Testo da analizzare:
■ ■ ■ ■

Benigni immenso, fratelli d’Italia

19 Febbraio 2011
8 Commenti


Gianna Lai

Così dentro una nuvola di fiori,/ che dalle mani angeliche saliva,/ e ricadeva in giù dentro e di fori,/ sopra candido vel cinta d’oliva/ Donna m’apparve sotto verde manto,/ vestita di color di fiamma viva
E’ qui in Dante,  nel Purgatorio, Canto xxx: apparizione di Beatrice. che nasce il tricolore italiano, che la nostra Costituzione solennemente dichiara bandiera della Repubblica. Divina commedia - Costituzione - Risorgimento - Resistenza - Rivoluzionari italiani dell’Ottocento - Rivoluzionari del Novecento - Democrazia fondata sul lavoro da difendere oggi.

■ ■ ■ ■

Voci di dati salvati:
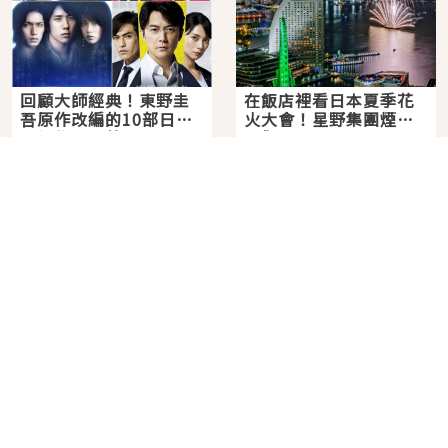
回顧大師經典！東野圭
在飯店裡看日本夏季花
吾原作改編的10部日本
火大會！星野集團煙火
影視作品推薦
景觀飯店6選，讓你不用
2026年07月28日
2026年07月25日
人擠人悠閒欣賞
分類列表
首頁
美容保養
潮流
旅遊
美食
時尚
藝能娛樂
購物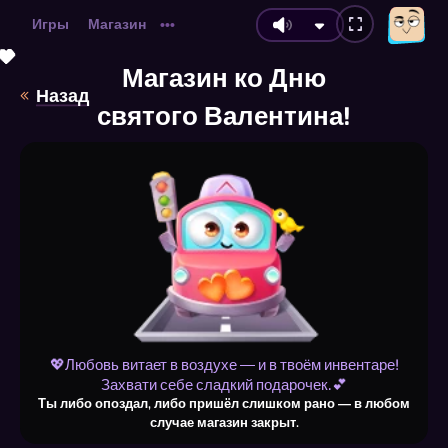
Игры
Магазин
•••
💗
💗
💗
💖
💖
💝
💝
💗
💗
💗
💝
💝
💝
💖
💝
💗
💖
💗
💖
💗
💗
💝
💗
💗
💗
💖
💝
💝
💗
💝
💗
💖
💝
💝
💗
💝
💗
💗
💖
💗
💝
💝
💖
💗
💝
💖
💗
💖
💗
Магазин ко Дню
Назад
святого Валентина!
💖Любовь витает в воздухе — и в твоём инвентаре!
Захвати себе сладкий подарочек.💕
Ты либо опоздал, либо пришёл слишком рано — в любом
случае магазин закрыт.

■ ■ ■ ■

Cosa si richiede:
Puoi riscrivere il passo del testo da analizzare che comincia con "19 Febbraio 2011" e prosegue fino a "da difendere oggi.", mettendo "pioggia" al posto di "nuvola"?

Risultato qui sotto:
19 Febbraio 2011
8 Commenti


Gianna Lai

Così dentro una pioggia di fiori,/ che dalle mani angeliche saliva,/ e ricadeva in giù dentro e di fori,/ sopra candido vel cinta d’oliva/ Donna m’apparve sotto verde manto,/ vestita di color di fiamma viva
E’ qui in Dante,  nel Purgatorio, Canto xxx: apparizione di Beatrice. che nasce il tricolore italiano, che la nostra Costituzione solennemente dichiara bandiera della Repubblica. Divina commedia - Costituzione - Risorgimento - Resistenza - Rivoluzionari italiani dell’Ottocento - Rivoluzionari del Novecento - Democrazia fondata sul lavoro da difendere oggi.